Raza Ali, Ahmadian Ali, Rafiq Muhammad, Salahshour Soheil, Ferrara Massimiliano
Department of Mathematics, National College of Business Administration and Economics Lahore, Pakistan.
Institute of Visual Informatics, National University of Malaysia, 43600 UKM, Bangi, Selangor, Malaysia.
Results Phys. 2021 Feb;21:103771. doi: 10.1016/j.rinp.2020.103771. Epub 2020 Dec 28.

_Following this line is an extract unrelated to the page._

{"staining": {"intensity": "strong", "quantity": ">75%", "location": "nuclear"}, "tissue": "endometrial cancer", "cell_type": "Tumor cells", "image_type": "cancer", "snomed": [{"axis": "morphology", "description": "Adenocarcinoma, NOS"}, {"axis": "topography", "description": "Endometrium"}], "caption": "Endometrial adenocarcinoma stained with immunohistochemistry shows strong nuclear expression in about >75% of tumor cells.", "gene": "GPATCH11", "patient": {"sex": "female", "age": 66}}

In the present study, a nonlinear delayed coronavirus pandemic model is investigated in the human population. For study, we find the equilibria of susceptible-exposed-infected-quarantine-recovered model with delay term. The stability of the model is investigated using well-posedness, Routh Hurwitz criterion, Volterra Lyapunov function, and Lasalle invariance principle. The effect of the reproduction number on dynamics of disease is analyzed. If the reproduction number is less than one then the disease has been controlled. On the other hand, if the reproduction number is greater than one then the disease has become endemic in the population. The effect of the quarantine component on the reproduction number is also investigated. In the delayed analysis of the model, we investigated that transmission dynamics of the disease is dependent on delay terms which is also reflected in basic reproduction number. At the end, to depict the strength of the theoretical analysis of the model, computer simulations are presented.
在本研究中,我们在人群中研究了一个非线性延迟冠状病毒大流行模型。为了进行研究,我们找到了具有延迟项的易感-暴露-感染-隔离-康复模型的平衡点。使用适定性、劳斯-赫尔维茨判据、沃尔泰拉李雅普诺夫函数和拉萨尔不变性原理研究了该模型的稳定性。分析了繁殖数对疾病动态的影响。如果繁殖数小于1,则疾病得到控制。另一方面,如果繁殖数大于1,则疾病在人群中已成为地方病。还研究了隔离成分对繁殖数的影响。在模型的延迟分析中,我们研究发现疾病的传播动态取决于延迟项,这也反映在基本繁殖数中。最后,为了描述该模型理论分析的力度,给出了计算机模拟结果。